Apart from the pictures, write out all the records exactly.

◆ **INPUT**:
==*==

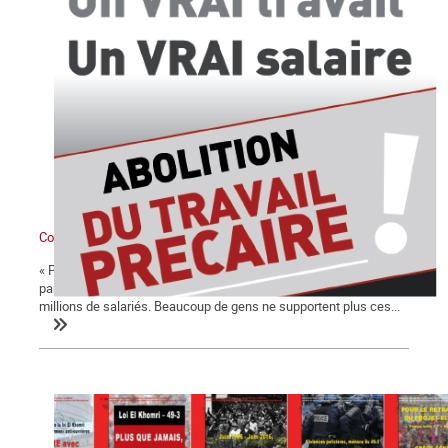
Comment naît le besoin d’un parti des travailleurs
« Personne ne nous représente ». Cet ouvrier de Roubaix sollicité
par le Point 1 à propos des élections exprime la sensation de
millions de salariés. Beaucoup de gens ne supportent plus ces...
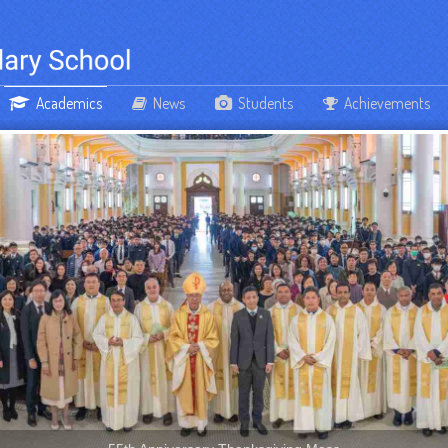
Academics
News
Students
Achievements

==*==

◆ **FINISHED TASK**:
Comment naît le besoin d’un parti des travailleurs
« Personne ne nous représente ». Cet ouvrier de Roubaix sollicité
par le Point 1 à propos des élections exprime la sensation de
millions de salariés. Beaucoup de gens ne supportent plus ces...
Academics
News
Students
Achievements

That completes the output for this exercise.